### Task statement:
Print every entry below exactly, leaving out the pictures.
━━━━━━━━━━━━━━━━━━━━━━━━━━━━━━
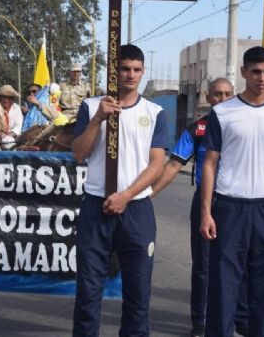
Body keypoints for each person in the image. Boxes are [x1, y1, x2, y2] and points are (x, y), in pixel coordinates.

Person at [200, 46, 264, 337]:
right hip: (230, 208)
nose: (262, 78)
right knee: (223, 285)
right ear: (244, 72)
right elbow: (210, 163)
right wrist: (206, 212)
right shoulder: (222, 113)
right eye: (256, 72)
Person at [71, 44, 168, 336]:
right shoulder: (91, 107)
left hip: (135, 209)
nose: (131, 75)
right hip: (96, 206)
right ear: (114, 72)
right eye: (125, 69)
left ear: (143, 71)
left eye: (137, 69)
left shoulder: (154, 112)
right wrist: (98, 119)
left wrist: (126, 195)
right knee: (88, 292)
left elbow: (157, 163)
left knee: (138, 294)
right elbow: (79, 153)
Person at [152, 78, 250, 337]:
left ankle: (242, 320)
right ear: (208, 97)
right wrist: (148, 193)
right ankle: (200, 322)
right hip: (206, 202)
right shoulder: (198, 129)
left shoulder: (246, 125)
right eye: (217, 94)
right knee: (203, 265)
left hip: (239, 203)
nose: (222, 99)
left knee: (240, 262)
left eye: (227, 94)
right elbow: (174, 164)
━━━━━━━━━━━━━━━━━━━━━━━━━━━━━━
### Solved exercise:
Body keypoints for each person in the image. Boxes are [x1, y1, x2, y2] and points are (x, y), in pixel coordinates.

Person at [200, 46, 264, 337]:
right hip: (230, 208)
nose: (262, 78)
right knee: (223, 285)
right ear: (244, 72)
right elbow: (210, 163)
right wrist: (206, 212)
right shoulder: (222, 113)
right eye: (256, 72)
Person at [71, 44, 168, 336]:
right shoulder: (91, 107)
left hip: (135, 209)
nose: (131, 75)
right hip: (96, 206)
right ear: (114, 72)
right eye: (125, 69)
left ear: (143, 71)
left eye: (137, 69)
left shoulder: (154, 112)
right wrist: (98, 119)
left wrist: (126, 195)
right knee: (88, 292)
left elbow: (157, 163)
left knee: (138, 294)
right elbow: (79, 153)
Person at [152, 78, 250, 337]:
left ankle: (242, 320)
right ear: (208, 97)
right wrist: (148, 193)
right ankle: (200, 322)
right hip: (206, 202)
right shoulder: (198, 129)
left shoulder: (246, 125)
right eye: (217, 94)
right knee: (203, 265)
left hip: (239, 203)
nose: (222, 99)
left knee: (240, 262)
left eye: (227, 94)
right elbow: (174, 164)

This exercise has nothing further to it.